Officers eventually were able to search Dunn after telling him he would be going to jail and would receive additional charges if he got there and was found with illegal substances.

Matherly says they found a straw and burnt tin foil in his pants pocket and multiple baggies of fentanyl pills or “dirty 30s”, along with a blue medicine bottle containing Xanex, in his boot.

Walker ended the hearing by ruling that there was probable cause to bind Dunn’s case over to the District Court.

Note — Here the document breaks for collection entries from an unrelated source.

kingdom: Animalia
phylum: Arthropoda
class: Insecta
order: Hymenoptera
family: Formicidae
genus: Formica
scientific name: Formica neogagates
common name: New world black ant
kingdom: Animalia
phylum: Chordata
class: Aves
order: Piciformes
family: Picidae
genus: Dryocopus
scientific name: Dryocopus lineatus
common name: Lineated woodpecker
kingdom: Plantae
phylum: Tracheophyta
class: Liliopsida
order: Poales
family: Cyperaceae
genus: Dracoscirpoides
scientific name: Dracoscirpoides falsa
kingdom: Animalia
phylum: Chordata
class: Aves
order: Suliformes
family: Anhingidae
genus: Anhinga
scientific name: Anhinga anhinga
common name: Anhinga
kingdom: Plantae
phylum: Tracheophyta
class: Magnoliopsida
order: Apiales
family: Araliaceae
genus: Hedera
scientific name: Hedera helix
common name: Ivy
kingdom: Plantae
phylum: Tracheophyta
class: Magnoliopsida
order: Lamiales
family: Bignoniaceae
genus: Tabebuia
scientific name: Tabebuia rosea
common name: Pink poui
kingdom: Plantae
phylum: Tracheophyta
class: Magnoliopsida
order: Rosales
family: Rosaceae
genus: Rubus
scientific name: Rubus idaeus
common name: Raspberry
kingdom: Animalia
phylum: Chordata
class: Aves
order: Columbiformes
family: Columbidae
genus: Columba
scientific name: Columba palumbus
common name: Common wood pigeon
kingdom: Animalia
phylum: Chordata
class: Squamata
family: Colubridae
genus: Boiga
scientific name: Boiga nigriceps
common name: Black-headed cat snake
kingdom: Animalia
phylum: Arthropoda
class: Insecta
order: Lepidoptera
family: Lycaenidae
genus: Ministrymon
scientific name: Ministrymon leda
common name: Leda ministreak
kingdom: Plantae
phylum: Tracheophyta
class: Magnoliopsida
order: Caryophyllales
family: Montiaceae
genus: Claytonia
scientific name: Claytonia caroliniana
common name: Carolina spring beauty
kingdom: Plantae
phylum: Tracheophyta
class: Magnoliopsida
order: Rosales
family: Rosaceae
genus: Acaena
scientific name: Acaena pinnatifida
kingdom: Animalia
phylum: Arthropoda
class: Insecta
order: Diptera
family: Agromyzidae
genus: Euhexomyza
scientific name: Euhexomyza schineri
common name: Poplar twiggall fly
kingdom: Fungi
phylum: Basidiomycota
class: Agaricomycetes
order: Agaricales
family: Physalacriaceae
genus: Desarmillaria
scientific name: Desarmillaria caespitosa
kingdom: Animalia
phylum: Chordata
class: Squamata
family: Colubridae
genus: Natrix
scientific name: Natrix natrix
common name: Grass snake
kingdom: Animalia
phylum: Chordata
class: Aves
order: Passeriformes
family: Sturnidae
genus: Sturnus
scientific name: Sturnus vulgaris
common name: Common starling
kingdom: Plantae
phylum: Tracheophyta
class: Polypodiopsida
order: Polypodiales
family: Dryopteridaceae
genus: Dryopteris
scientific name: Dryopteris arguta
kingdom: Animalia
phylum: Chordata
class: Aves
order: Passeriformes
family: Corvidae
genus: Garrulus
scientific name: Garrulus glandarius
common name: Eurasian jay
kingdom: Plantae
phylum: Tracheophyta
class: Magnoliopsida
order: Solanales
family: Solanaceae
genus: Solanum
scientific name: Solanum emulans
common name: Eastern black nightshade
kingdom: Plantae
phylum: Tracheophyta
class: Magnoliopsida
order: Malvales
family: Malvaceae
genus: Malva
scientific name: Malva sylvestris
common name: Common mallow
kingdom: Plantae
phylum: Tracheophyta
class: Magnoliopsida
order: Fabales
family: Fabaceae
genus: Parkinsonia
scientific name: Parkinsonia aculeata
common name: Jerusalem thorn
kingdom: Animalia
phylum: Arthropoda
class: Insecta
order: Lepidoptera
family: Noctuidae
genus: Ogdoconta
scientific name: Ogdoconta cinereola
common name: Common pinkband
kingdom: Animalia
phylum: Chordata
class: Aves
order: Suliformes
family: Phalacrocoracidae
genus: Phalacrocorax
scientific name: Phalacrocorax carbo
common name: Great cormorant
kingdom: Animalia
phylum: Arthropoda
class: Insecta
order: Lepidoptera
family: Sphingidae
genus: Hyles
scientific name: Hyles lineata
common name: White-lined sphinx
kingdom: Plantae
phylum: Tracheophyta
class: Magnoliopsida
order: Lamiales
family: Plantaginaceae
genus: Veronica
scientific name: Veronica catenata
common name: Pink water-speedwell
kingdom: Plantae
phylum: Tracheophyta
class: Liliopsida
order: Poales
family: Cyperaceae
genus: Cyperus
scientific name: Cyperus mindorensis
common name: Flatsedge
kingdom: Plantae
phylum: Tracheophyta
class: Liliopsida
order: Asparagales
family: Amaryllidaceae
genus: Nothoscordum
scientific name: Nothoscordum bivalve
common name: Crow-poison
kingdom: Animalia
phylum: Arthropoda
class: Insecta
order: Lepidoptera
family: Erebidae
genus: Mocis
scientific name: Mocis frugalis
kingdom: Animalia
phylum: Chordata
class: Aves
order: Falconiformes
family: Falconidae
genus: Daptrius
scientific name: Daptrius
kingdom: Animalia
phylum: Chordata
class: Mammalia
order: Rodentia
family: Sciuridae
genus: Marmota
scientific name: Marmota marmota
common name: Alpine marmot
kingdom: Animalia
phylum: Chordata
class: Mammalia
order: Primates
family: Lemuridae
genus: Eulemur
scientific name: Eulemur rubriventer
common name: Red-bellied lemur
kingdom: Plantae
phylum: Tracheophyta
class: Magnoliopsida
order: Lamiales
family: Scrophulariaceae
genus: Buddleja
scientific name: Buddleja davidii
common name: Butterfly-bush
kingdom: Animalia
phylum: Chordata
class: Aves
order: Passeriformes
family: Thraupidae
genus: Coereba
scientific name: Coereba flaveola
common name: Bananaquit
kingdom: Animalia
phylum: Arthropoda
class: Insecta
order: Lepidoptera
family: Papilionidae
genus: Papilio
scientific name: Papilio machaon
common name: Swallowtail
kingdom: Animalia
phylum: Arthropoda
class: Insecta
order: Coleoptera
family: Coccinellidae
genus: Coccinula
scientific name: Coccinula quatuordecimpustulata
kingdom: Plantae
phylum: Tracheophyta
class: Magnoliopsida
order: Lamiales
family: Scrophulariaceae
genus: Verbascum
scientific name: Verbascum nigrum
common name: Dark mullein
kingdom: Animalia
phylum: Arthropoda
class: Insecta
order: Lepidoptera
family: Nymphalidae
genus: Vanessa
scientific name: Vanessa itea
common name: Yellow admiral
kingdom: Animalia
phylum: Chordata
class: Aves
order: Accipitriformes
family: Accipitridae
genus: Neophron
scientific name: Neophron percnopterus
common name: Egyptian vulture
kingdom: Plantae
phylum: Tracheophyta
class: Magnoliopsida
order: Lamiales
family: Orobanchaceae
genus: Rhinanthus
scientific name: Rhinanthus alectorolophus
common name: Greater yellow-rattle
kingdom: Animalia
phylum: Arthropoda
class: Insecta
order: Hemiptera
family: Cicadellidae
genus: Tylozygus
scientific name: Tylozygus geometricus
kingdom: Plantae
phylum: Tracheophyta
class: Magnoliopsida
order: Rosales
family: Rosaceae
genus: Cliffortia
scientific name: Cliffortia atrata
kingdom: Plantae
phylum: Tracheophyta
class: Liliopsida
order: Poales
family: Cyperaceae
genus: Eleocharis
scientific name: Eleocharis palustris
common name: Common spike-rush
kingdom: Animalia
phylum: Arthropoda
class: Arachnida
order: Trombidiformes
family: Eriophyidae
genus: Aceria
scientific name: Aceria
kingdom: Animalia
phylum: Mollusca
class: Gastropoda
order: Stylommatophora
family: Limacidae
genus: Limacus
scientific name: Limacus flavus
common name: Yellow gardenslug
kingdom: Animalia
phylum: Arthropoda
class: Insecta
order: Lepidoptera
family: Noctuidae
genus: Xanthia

Dunn did not testify during proceedings and is scheduled to attend his district court arraignment on May 16.

He could face up to 10 years in prison and $18,000 in fines if convicted.

Even though Dunn has been charged with a crime, he is presumed innocent until a jury finds him guilty or innocent or he pleads guilty.

In addition to serving in Roberts and Ririe, Dunn served as the Rigby City Attorney for nearly three decades before stepping down at the end of last year to “redirect his career,” The Jefferson Star reported.

He worked as the Jefferson County Prosecuting Attorney for 34 years before retiring in 2016.

In March, District Judge Dane Watkins Jr. appointed a special prosecutor in the case, although it is not clear why the appointment was made. has reached out to the Office of the Attorney General for an explanation, and we will update if they respond. contacted Dunn’s law office multiple times for comment, but nobody answered the phone.